In step 13, the instructions say to add the engine deck hatches and a PE screen that fits over the louvers. I left this part off, since on all photos that I’ve seen this was never used. But recognizing that one could now see through to the bottom, I added a piece of plastic card to block it off. The fire extinguisher handle is added, along with a PE shield. You’ll also build the driver’s hatch, which consists of nine parts plus two PE parts, if you open the louver (which I did not). Lots of small parts here, so be careful. A bit over-engineered if you ask me, but beautiful detail in the end.
Step 14 is when I brought together the upper and lower hull with the fenders, after I had the interior all painted. The headlights and siren are also added, along with some tiny plastic and PE parts on inside fenders near the front. Not sure what these were, but they added nice detail.
In step 15, the brush guards and other detail hull parts and tools are added. The brush guards are easy enough to bend and I again left off the tools till the final painting. Step 16 added the exhaust system, along with some more hull details. This is where the fun really began. The muffler is supported by several PE parts that are bent in several directions. This part is a real challenge and all I can say is that I experimented until it looked right. Nothing like saving the best till last! This concludes the assembly of the hull.
Steps 17 and 18 start on the turret. Here is added all the external details, hatches, and periscopes. You have some more PE brackets to add, but these were simple enough. I left off the hatches, periscopes, and covers until final painting was complete. Also, the four tiny tie downs are added to the rear.
In step s 19 and 20, the main gun is built and added to the inside of the turret. Assembly was easy enough, but I had a hard time getting the gun to sit in the turret, probably because I had pre-painted everything. I finally ended up gluing the mantlet in place, then sliding the gun in. Make sure you have the mantlet in the right position to set the elevation of the gun. With a little test-fitting, I was good to go.
Steps 21 to 23 finish the job. It has a nice turret basket and floor. I added the PE screen and supports, then pre-painted it all before adding it to the lower half. Then it is dropped in and assembly is done. You do not have the normal key slots for the turret, so when it is finished, you need to cement the turret in its final position.
I painted mine with all Tamiya paints and used Mig pigments on the running gear. I also left the tracks off until final painting was complete. Each track run was done in two parts. I do it that way so that painting can be more precise. I also added streaking using oil paints, and used chalks for some highlighting and a fine-point marker for subtle chipping.
Some final thoughts… at the end of the instruction sheet it states, “This is a precision-molded plastic kit with exceptionally fine detail.

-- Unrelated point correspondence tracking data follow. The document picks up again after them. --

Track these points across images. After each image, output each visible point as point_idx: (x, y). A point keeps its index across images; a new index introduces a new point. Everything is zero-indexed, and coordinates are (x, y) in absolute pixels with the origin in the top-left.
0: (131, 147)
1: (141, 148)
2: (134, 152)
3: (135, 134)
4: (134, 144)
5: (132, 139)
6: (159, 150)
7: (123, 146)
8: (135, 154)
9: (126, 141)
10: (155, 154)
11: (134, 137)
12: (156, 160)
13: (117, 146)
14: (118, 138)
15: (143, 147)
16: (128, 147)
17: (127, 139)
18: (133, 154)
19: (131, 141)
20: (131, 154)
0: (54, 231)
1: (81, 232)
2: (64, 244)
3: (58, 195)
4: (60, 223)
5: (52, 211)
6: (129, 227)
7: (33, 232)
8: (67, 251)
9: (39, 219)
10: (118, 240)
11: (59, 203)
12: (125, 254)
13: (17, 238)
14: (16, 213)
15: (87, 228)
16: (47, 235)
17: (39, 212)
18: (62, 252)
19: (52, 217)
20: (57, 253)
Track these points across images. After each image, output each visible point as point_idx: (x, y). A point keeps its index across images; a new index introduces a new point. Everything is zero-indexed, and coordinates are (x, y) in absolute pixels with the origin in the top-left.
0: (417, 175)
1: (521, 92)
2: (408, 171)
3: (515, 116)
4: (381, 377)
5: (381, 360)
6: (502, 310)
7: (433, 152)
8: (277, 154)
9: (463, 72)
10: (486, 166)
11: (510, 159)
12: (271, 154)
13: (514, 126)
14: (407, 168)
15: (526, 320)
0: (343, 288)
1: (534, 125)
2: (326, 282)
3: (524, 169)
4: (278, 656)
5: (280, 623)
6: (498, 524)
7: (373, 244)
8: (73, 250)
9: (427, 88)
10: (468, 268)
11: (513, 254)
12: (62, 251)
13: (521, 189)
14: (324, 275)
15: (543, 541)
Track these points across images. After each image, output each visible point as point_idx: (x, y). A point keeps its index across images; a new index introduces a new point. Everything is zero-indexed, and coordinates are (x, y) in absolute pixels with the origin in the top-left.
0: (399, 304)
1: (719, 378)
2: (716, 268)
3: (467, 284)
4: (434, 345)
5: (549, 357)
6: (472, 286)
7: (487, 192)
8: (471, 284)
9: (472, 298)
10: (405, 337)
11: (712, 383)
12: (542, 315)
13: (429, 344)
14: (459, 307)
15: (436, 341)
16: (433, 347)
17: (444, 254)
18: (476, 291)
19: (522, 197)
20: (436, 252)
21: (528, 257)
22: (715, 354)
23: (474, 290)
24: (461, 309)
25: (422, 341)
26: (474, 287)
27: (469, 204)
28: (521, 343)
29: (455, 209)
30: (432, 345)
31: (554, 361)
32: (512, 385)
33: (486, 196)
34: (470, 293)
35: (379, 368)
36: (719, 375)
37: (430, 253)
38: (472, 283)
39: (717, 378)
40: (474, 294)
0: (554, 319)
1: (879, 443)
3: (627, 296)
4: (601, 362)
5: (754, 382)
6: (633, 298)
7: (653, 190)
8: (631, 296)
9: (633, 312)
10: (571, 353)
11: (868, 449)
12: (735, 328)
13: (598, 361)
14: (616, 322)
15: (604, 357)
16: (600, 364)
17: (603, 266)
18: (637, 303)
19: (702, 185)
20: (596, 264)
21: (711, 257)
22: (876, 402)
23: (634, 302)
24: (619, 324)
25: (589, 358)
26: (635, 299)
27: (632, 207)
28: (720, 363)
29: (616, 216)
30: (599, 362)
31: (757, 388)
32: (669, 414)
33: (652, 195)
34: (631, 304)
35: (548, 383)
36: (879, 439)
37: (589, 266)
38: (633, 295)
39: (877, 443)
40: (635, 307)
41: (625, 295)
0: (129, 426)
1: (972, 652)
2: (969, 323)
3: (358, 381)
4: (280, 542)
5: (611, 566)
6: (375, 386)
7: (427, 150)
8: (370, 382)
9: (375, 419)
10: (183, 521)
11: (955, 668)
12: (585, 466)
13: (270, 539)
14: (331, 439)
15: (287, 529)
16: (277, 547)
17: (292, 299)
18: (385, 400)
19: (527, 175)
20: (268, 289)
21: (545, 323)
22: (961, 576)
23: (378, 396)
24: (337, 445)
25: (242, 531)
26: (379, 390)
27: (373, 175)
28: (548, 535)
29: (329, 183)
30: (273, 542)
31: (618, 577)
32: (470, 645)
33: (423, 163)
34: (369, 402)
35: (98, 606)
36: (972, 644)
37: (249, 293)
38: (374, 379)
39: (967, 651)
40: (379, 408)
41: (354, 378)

It will require a little more care during assembly, but you feel the end result is well worth the effort.” Well stated and very true! This is not one for beginners, but with patience and test fitting it will indeed be worth the effort. All of the parts fit perfectly with no punch-out marks to deal with. There are many small parts that will require care when handling, but when finished you have a gem of a model. The hardest part for me – as well as others – was the PE for the muffler. It was a bit testy, to say the least, but there is no other way to do it.
I give this model a high score of 9.5. Thanks to Bronco and Dragon Models USA for the kit and Dick Montgomery of IPMS USA for the motivation to do another review.